Problem #1. Show the hat matrix H=X’(X’X)-1X is symmetric (i.e. H’=H) and idempotent
(i.e. H2=H). If you cannot show in mathematics, verify using the first three observations
in any of the data sets used in this homework. Notice X should include a column of 1s.
(Stat grads are required to show in both ways.)

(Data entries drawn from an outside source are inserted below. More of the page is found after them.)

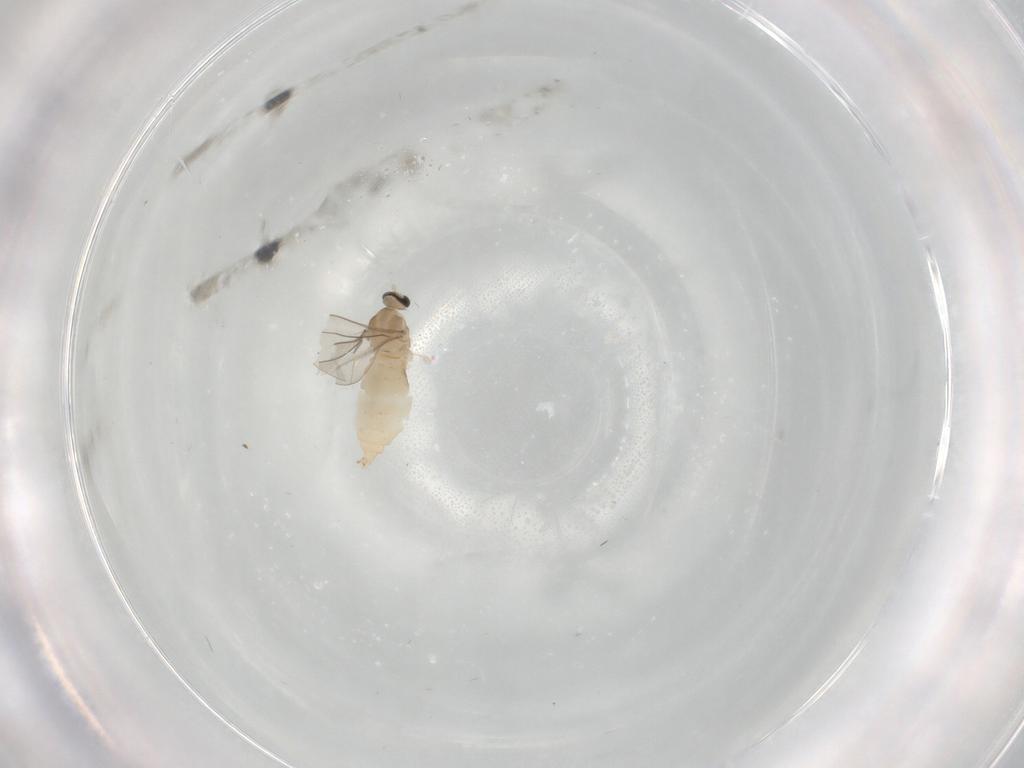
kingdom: Animalia
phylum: Arthropoda
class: Insecta
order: Diptera
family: Cecidomyiidae
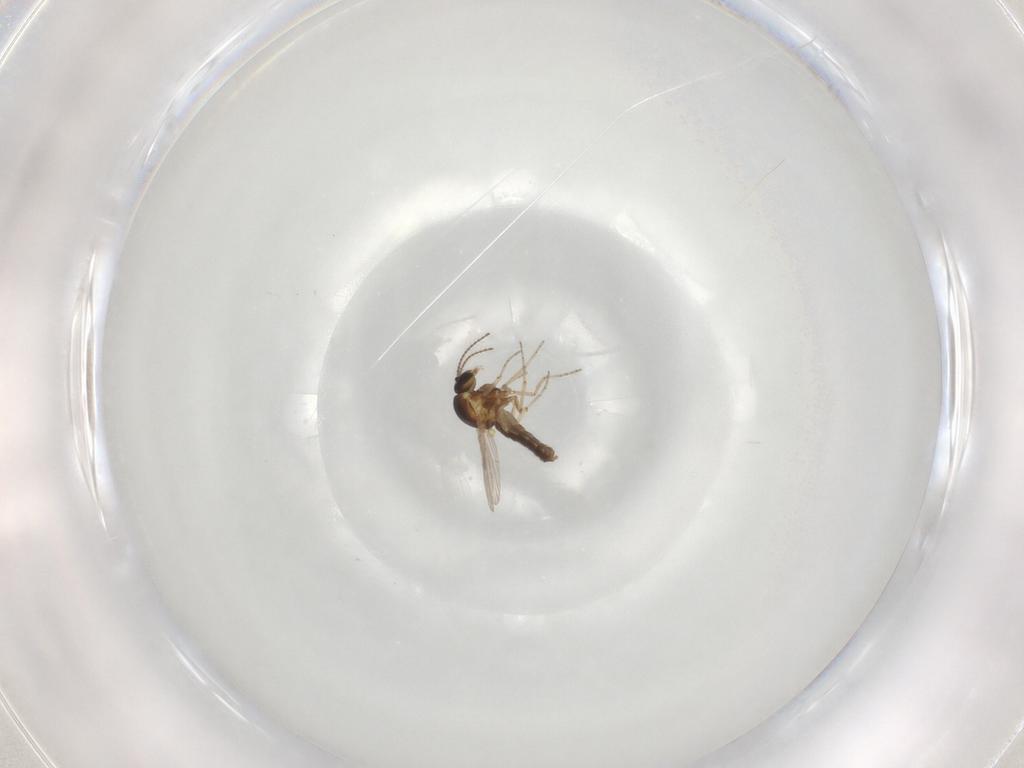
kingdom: Animalia
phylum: Arthropoda
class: Insecta
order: Diptera
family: Ceratopogonidae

Problem #2. Problem 4.2 page 165. Data in Table B.1 page 554. Consider the multiple
linear regression model relating the number of games won to the team's passing
yardage (x2), the percentage of rushing plays (x7), and the opponents’ yards rushing
(x8).
Problem #3. Consider the clathrate formation data in Table B.8 page 560. Fit two
different models
(i) based on x1 and x2
(ii) based on only x2.
For each model,
(a) Construct Normal residual plots and residual vs fitted value plots. Comment on
any issue regarding model adequacy.
(b) Perform the appropriate lack of fit test and make a conclusion. [For multiple
regression, the ANOVA type model can be fit in R using the formula
y~factor(x1+x2)]. If a lack of fit test cannot be performed, explain why.
(c) Compute the PRESS statistic and R2 for prediction. Based on the result, which
model is more likely to provide better predictions of future data?